これからきくのは、小糸恵のオルガンで、ニ長調のプレリュードとフーガ(BWV532)。このプレリュードとフーガは、2018年録音の「Back to Bach」に収録されたもので、「若きバッハの代表作のひとつ」(『バッハ事典』)です。湧き上がるようにはじまるプレリュードは、若々しく勢いがあります。フーガは、めまぐるしく旋回をくり返すような主題からなり、こちらも勢いを感じさせます。
キレのあるアーティキュレーション、冴え冴えとしたレジストレーションなど、じつにすばらしい演奏をきかせてくれる小糸は、京都生まれのオルガン奏者。もはや日本の奏者というより、スイスの奏者といったほうがしっくりくるのですが、知名度のほうは日本ではなぜかまだまだです。ケルンでラインハルト・ゲーベルにバロック音楽を学んだようで、演奏をきくととなるほどと思わせるところがありますね。
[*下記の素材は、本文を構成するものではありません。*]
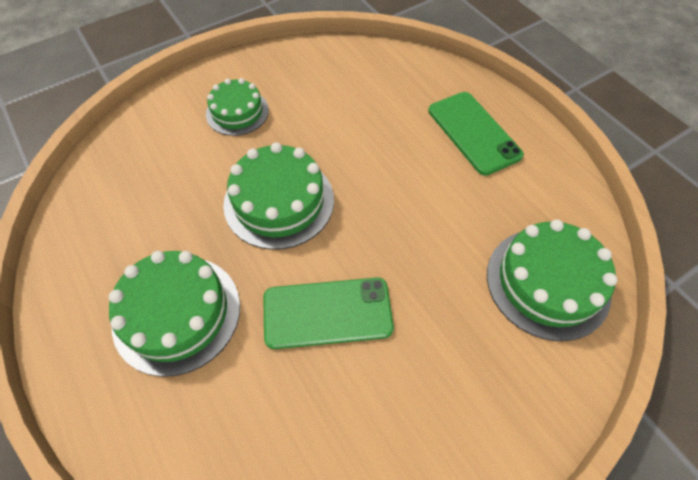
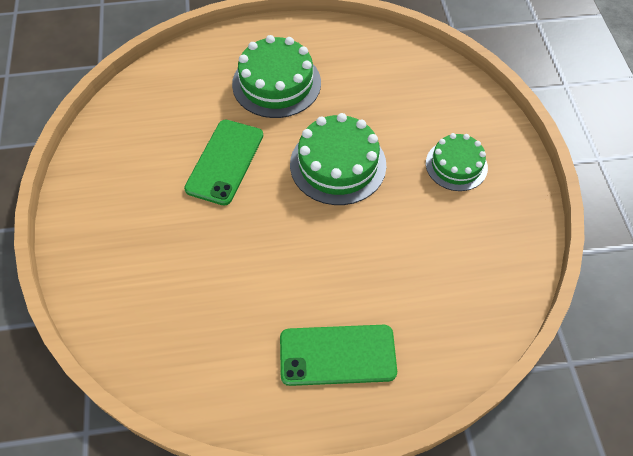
camera: 115 degrees right, 0 degrees up
(547, 282) = (153, 319): green cake -> none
ここで小糸が弾くのは、アルプ・シュニットガーが1691年から1692年にかけて建造した、フローニンゲン(オランダ)のマルティニ教会のオルガン(1983年から1984年にかけて修復)。なお、「Back to Bach」の収録曲中、未聴分の9曲(いずれもコラールにもとづく曲)は、またの機会に楽しむことにします。